===== DATA UNDER STUDY
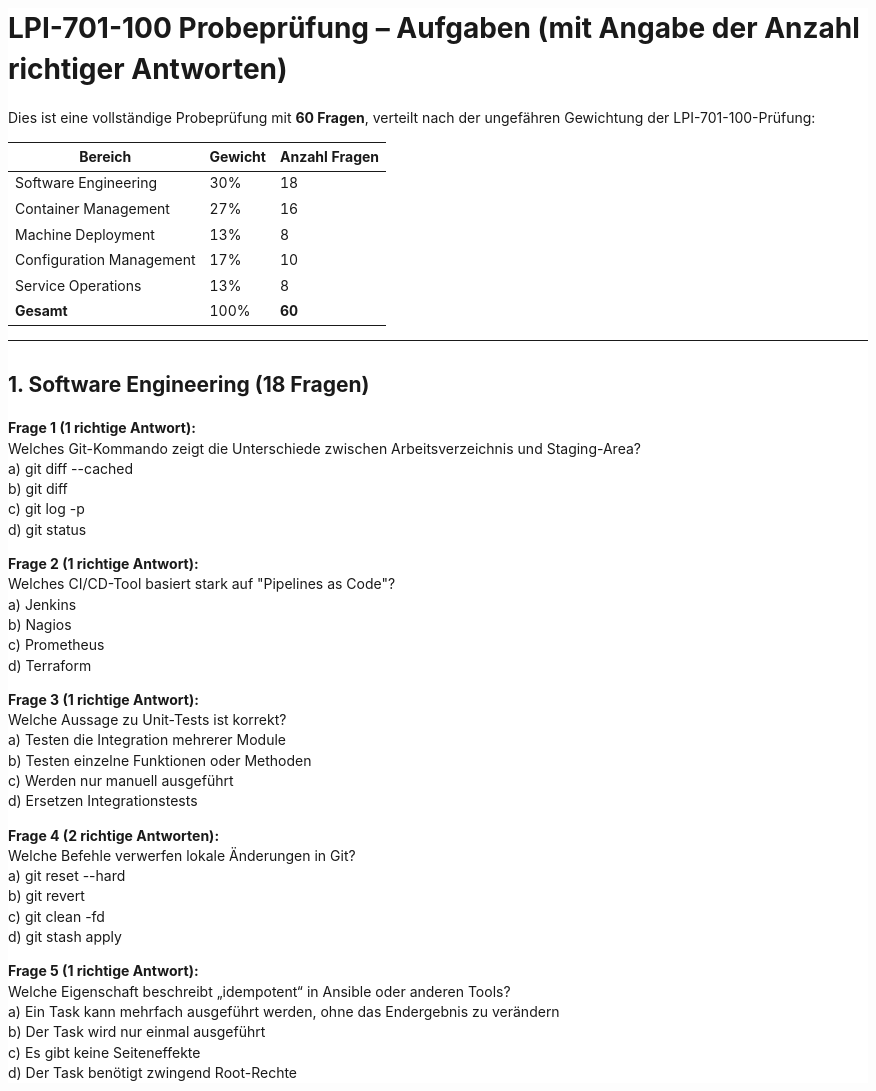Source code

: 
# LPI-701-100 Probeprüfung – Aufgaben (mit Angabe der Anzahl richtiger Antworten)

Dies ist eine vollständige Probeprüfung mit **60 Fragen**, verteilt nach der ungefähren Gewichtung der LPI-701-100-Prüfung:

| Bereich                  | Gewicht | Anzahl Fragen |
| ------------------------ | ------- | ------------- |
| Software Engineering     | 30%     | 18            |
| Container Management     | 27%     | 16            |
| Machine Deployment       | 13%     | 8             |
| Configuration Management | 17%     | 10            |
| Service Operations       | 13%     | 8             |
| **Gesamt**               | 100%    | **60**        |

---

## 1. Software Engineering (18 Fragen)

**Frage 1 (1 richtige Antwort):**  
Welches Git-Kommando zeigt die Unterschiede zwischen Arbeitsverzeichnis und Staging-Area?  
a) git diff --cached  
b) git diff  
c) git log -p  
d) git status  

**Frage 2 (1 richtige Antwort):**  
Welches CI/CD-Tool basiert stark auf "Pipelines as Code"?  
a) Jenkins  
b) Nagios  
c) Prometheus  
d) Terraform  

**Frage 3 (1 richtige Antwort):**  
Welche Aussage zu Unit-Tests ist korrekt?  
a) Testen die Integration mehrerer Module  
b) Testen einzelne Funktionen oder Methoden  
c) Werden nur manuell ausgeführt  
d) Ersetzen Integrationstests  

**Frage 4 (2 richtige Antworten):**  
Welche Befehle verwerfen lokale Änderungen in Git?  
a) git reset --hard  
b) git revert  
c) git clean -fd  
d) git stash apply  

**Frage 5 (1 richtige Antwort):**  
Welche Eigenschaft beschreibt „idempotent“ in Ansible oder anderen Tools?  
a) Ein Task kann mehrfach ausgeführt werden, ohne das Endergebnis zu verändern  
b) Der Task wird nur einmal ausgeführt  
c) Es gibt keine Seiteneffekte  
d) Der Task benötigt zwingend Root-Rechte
==========
===== DATA UNDER STUDY
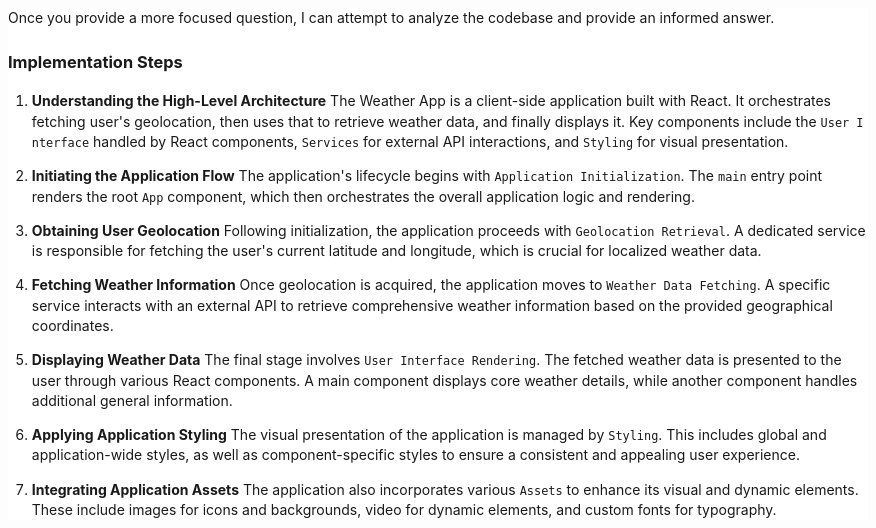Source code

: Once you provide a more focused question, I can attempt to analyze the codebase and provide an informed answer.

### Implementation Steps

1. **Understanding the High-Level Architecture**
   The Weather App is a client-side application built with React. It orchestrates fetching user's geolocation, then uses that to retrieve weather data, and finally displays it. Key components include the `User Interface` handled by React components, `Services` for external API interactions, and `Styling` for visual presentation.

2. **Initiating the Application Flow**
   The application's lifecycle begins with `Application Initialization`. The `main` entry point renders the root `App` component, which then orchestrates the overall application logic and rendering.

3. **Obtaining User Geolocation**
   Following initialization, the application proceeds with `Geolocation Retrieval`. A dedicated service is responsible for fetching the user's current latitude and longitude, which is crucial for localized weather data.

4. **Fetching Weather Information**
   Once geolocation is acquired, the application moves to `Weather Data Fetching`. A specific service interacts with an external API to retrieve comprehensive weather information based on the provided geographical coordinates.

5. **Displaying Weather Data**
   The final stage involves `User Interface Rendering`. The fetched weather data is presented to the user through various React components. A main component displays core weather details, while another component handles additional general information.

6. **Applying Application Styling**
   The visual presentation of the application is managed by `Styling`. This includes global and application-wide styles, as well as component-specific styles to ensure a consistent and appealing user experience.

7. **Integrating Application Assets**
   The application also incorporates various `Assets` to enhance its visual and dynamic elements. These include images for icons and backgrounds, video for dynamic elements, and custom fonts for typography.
==========
• _WORK TO COMPLETE_:
Wherever a line in the data above contains the word "Task", copy that line.

• _SOLVED EXERCISE_:
a) Ein Task kann mehrfach ausgeführt werden, ohne das Endergebnis zu verändern  
b) Der Task wird nur einmal ausgeführt  
d) Der Task benötigt zwingend Root-Rechte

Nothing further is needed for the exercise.